A l’audience du 10 avril du procès de l’affaire Dangnivo, plusieurs incohérences ont été relevées, notamment sur la date d’arrestation de Codjo Alofa, dans une affaire de vol de moto. Une date déterminante pour savoir si le meurtrier présumé était libre ou en détention au moment de la disparition de Pierre Urbain Dangnivo vu pour la dernière fois le 17 août 2010.
Avec Tognon Doudedji Fatchina, envoyé spécial de Radio Bénin au Palais de justice de Cotonou
La question de la date d’arrestation de Codjo Alofa est un nœud du procès en cours. L’intéressé affirme avoir volé une moto le 16 août 2010 et arrêté le même jour par la police, soit à la veille de la disparition de Pierre Urbain Dangnivo. Et ce contrairement à la date du 9 août de la même année, selon dame Yvonne Nanlimè, propriétaire de la moto volée.
Selon le récit de la femme devant la cour, Codjo Alofa le principal accusé du meurtre présumé de Pierre Urbain Dangnivo, l’a braquée près de chez elle vers 21H, le 9 août 2010 et a emporté sa moto. Il sera arrêté par des riverains et remis à la police le soir même du braquage.
Pourtant, des incohérences surgissent : certains registres de la police mentionnent des dépositions datées des 23 et 24 août, soit plusieurs jours après les faits présumés, ce qui remet en cause la version racontée par Yvonne Nanlimè qui témoignait devant la cour.
Face à ces contradictions, Me Anassidé Olga, conseil de la défense, a réclamé la comparution d’une autre victime de vol de moto restée anonyme, citée dans une procédure similaire.
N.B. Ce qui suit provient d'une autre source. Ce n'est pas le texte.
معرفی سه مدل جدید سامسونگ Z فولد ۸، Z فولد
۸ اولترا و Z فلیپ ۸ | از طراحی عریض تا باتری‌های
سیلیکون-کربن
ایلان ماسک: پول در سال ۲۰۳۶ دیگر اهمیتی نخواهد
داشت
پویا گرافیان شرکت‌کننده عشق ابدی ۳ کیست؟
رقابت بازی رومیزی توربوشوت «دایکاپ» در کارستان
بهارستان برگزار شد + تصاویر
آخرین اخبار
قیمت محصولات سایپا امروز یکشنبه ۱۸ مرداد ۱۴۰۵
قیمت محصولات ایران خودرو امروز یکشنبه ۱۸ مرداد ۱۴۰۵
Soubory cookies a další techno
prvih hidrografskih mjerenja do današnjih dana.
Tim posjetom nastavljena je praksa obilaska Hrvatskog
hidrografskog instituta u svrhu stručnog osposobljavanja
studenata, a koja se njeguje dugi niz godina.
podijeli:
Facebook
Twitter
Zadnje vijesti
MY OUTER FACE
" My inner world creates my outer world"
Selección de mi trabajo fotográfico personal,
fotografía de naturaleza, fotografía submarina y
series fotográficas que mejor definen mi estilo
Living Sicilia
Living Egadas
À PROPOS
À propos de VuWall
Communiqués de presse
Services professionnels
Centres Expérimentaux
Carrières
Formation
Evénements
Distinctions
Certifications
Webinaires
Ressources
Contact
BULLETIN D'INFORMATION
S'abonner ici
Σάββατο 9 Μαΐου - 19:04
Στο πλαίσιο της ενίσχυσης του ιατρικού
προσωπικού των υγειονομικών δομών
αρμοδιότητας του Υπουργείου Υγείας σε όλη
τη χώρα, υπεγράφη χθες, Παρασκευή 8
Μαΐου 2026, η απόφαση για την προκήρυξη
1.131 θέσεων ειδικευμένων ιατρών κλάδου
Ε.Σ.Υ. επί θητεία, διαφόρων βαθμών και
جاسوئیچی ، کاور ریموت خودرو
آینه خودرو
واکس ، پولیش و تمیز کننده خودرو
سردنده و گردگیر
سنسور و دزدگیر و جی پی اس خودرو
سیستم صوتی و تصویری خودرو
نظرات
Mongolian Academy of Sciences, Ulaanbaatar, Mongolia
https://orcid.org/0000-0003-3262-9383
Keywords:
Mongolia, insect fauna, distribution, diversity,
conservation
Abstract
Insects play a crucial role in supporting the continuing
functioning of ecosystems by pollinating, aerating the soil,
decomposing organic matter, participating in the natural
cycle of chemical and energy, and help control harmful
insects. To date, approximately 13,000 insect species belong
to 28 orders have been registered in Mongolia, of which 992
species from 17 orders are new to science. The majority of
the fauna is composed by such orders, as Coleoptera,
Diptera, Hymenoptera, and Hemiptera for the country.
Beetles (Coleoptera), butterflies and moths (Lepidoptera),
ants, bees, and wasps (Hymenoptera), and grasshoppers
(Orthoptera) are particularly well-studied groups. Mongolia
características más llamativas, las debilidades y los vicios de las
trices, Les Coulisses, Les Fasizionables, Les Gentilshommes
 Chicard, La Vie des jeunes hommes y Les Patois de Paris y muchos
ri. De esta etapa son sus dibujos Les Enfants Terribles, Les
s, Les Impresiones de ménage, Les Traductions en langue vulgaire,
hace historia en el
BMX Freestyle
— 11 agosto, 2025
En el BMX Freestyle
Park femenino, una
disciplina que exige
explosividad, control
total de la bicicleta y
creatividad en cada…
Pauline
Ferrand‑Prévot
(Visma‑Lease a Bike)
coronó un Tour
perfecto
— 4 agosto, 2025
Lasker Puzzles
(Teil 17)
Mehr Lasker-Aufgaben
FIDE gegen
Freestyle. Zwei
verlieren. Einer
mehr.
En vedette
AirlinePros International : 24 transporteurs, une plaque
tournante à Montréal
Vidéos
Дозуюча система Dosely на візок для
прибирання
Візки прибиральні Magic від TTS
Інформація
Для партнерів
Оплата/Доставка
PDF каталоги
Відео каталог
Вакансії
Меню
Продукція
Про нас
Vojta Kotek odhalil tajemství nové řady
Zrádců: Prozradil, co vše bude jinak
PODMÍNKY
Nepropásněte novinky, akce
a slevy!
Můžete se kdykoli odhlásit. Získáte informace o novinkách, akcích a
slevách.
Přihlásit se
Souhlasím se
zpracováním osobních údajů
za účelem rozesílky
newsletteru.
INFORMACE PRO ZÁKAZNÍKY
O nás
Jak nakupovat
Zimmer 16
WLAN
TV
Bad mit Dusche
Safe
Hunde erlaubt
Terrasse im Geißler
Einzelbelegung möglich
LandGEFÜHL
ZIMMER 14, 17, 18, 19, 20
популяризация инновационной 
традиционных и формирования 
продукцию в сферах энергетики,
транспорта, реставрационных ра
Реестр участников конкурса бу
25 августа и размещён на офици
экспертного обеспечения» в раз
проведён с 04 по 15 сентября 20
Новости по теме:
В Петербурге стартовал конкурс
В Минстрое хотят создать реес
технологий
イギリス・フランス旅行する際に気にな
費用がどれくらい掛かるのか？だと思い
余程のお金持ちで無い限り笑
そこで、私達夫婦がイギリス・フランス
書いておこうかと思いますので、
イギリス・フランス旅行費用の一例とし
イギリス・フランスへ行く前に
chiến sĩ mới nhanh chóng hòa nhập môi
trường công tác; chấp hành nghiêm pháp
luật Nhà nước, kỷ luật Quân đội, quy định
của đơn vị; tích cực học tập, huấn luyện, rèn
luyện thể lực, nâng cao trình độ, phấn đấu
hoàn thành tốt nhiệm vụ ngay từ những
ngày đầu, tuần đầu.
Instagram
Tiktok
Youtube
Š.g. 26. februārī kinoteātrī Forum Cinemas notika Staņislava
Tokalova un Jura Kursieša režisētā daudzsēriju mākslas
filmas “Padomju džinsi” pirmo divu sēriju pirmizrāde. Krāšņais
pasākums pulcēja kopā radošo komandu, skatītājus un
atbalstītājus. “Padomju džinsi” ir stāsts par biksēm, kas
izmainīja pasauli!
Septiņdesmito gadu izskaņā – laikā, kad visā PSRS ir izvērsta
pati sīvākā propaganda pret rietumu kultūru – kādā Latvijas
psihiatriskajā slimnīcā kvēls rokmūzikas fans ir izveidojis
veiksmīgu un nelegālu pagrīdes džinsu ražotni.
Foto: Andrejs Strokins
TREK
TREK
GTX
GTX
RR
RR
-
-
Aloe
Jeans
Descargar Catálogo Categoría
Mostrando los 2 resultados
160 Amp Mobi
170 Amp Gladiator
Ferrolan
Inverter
Procédure qui porte le même numéro que celui du vol d’Alofa !
Autres points troublants
Les avocats ont aussi noté la présence de trois écritures différentes dans les documents officiels de la procédure liée au braquage.
Dans le même temps, dame Yvonne a affirmé avoir découvert en pleine audience qu’une décision judiciaire avait été rendue sans qu’elle ait jamais été entendue.
Pour éclaircir tous les points d’incohérence du dossier, la cour a décidé de renvoyer l’audience au 22 avril prochain. Les membres de la famille de Pierre Urbain Dangnivo pourraient finalement être écoutés lors de cette audience.